▶ [TASK PROMPT]: What you return should be every record, retyped without a single change.

======== SUPPLIED DATA ========

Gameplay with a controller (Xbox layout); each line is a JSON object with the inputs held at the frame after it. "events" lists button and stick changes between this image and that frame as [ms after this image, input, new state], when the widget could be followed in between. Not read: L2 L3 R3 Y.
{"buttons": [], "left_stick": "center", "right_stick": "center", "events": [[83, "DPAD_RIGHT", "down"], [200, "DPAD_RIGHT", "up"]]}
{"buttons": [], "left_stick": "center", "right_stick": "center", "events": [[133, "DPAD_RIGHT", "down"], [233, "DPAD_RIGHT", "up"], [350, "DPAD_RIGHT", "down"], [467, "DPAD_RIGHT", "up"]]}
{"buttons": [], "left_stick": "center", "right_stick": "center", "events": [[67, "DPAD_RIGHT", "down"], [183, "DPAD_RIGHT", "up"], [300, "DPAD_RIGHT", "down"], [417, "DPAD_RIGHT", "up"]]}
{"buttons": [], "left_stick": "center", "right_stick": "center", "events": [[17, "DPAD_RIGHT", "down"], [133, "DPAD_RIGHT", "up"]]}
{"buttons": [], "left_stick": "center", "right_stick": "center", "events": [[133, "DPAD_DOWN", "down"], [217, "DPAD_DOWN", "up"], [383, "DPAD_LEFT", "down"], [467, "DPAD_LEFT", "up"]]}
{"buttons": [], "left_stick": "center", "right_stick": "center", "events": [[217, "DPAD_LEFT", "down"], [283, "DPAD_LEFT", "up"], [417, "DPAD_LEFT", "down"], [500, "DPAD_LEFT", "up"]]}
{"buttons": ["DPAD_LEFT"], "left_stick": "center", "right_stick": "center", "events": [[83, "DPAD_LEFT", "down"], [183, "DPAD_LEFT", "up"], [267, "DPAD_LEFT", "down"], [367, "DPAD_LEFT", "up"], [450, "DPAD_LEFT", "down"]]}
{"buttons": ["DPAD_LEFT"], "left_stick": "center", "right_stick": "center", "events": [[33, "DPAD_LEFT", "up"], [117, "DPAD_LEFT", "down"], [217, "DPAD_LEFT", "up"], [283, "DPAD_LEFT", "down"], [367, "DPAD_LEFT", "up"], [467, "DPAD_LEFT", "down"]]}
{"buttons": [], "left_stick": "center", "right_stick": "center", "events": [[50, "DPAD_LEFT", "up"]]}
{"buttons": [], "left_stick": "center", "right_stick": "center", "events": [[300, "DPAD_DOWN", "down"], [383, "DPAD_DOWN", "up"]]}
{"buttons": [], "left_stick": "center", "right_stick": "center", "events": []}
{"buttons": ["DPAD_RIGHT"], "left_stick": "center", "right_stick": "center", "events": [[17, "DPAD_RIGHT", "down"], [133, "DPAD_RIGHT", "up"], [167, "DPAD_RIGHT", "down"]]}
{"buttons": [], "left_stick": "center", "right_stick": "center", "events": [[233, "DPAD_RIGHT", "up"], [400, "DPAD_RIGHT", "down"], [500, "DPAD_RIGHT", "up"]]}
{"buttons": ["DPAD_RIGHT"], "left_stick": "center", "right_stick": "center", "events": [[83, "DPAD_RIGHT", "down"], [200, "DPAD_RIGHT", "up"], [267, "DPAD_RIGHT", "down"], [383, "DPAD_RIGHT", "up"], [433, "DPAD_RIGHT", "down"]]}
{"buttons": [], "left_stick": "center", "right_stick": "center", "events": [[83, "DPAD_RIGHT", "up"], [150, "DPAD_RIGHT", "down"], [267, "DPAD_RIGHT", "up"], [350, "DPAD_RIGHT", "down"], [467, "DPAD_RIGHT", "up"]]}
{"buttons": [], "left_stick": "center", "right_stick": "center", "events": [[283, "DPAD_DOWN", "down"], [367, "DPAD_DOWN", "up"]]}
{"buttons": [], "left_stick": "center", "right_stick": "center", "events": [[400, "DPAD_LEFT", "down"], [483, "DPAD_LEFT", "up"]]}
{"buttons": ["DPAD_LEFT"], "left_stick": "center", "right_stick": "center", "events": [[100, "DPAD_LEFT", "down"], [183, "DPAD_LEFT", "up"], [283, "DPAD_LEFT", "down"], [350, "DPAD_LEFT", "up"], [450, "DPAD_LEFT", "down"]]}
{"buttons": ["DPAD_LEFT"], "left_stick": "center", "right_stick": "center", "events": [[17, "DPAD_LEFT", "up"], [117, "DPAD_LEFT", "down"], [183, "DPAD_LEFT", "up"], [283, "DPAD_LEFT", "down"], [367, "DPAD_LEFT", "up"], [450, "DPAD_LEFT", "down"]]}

========

▶ [ANSWER TO THIS TASK]:
Gameplay with a controller (Xbox layout); each line is a JSON object with the inputs held at the frame after it. "events" lists button and stick changes between this image and that frame as [ms after this image, input, new state], when the widget could be followed in between. Not read: L2 L3 R3 Y.
{"buttons": [], "left_stick": "center", "right_stick": "center", "events": [[83, "DPAD_RIGHT", "down"], [200, "DPAD_RIGHT", "up"]]}
{"buttons": [], "left_stick": "center", "right_stick": "center", "events": [[133, "DPAD_RIGHT", "down"], [233, "DPAD_RIGHT", "up"], [350, "DPAD_RIGHT", "down"], [467, "DPAD_RIGHT", "up"]]}
{"buttons": [], "left_stick": "center", "right_stick": "center", "events": [[67, "DPAD_RIGHT", "down"], [183, "DPAD_RIGHT", "up"], [300, "DPAD_RIGHT", "down"], [417, "DPAD_RIGHT", "up"]]}
{"buttons": [], "left_stick": "center", "right_stick": "center", "events": [[17, "DPAD_RIGHT", "down"], [133, "DPAD_RIGHT", "up"]]}
{"buttons": [], "left_stick": "center", "right_stick": "center", "events": [[133, "DPAD_DOWN", "down"], [217, "DPAD_DOWN", "up"], [383, "DPAD_LEFT", "down"], [467, "DPAD_LEFT", "up"]]}
{"buttons": [], "left_stick": "center", "right_stick": "center", "events": [[217, "DPAD_LEFT", "down"], [283, "DPAD_LEFT", "up"], [417, "DPAD_LEFT", "down"], [500, "DPAD_LEFT", "up"]]}
{"buttons": ["DPAD_LEFT"], "left_stick": "center", "right_stick": "center", "events": [[83, "DPAD_LEFT", "down"], [183, "DPAD_LEFT", "up"], [267, "DPAD_LEFT", "down"], [367, "DPAD_LEFT", "up"], [450, "DPAD_LEFT", "down"]]}
{"buttons": ["DPAD_LEFT"], "left_stick": "center", "right_stick": "center", "events": [[33, "DPAD_LEFT", "up"], [117, "DPAD_LEFT", "down"], [217, "DPAD_LEFT", "up"], [283, "DPAD_LEFT", "down"], [367, "DPAD_LEFT", "up"], [467, "DPAD_LEFT", "down"]]}
{"buttons": [], "left_stick": "center", "right_stick": "center", "events": [[50, "DPAD_LEFT", "up"]]}
{"buttons": [], "left_stick": "center", "right_stick": "center", "events": [[300, "DPAD_DOWN", "down"], [383, "DPAD_DOWN", "up"]]}
{"buttons": [], "left_stick": "center", "right_stick": "center", "events": []}
{"buttons": ["DPAD_RIGHT"], "left_stick": "center", "right_stick": "center", "events": [[17, "DPAD_RIGHT", "down"], [133, "DPAD_RIGHT", "up"], [167, "DPAD_RIGHT", "down"]]}
{"buttons": [], "left_stick": "center", "right_stick": "center", "events": [[233, "DPAD_RIGHT", "up"], [400, "DPAD_RIGHT", "down"], [500, "DPAD_RIGHT", "up"]]}
{"buttons": ["DPAD_RIGHT"], "left_stick": "center", "right_stick": "center", "events": [[83, "DPAD_RIGHT", "down"], [200, "DPAD_RIGHT", "up"], [267, "DPAD_RIGHT", "down"], [383, "DPAD_RIGHT", "up"], [433, "DPAD_RIGHT", "down"]]}
{"buttons": [], "left_stick": "center", "right_stick": "center", "events": [[83, "DPAD_RIGHT", "up"], [150, "DPAD_RIGHT", "down"], [267, "DPAD_RIGHT", "up"], [350, "DPAD_RIGHT", "down"], [467, "DPAD_RIGHT", "up"]]}
{"buttons": [], "left_stick": "center", "right_stick": "center", "events": [[283, "DPAD_DOWN", "down"], [367, "DPAD_DOWN", "up"]]}
{"buttons": [], "left_stick": "center", "right_stick": "center", "events": [[400, "DPAD_LEFT", "down"], [483, "DPAD_LEFT", "up"]]}
{"buttons": ["DPAD_LEFT"], "left_stick": "center", "right_stick": "center", "events": [[100, "DPAD_LEFT", "down"], [183, "DPAD_LEFT", "up"], [283, "DPAD_LEFT", "down"], [350, "DPAD_LEFT", "up"], [450, "DPAD_LEFT", "down"]]}
{"buttons": ["DPAD_LEFT"], "left_stick": "center", "right_stick": "center", "events": [[17, "DPAD_LEFT", "up"], [117, "DPAD_LEFT", "down"], [183, "DPAD_LEFT", "up"], [283, "DPAD_LEFT", "down"], [367, "DPAD_LEFT", "up"], [450, "DPAD_LEFT", "down"]]}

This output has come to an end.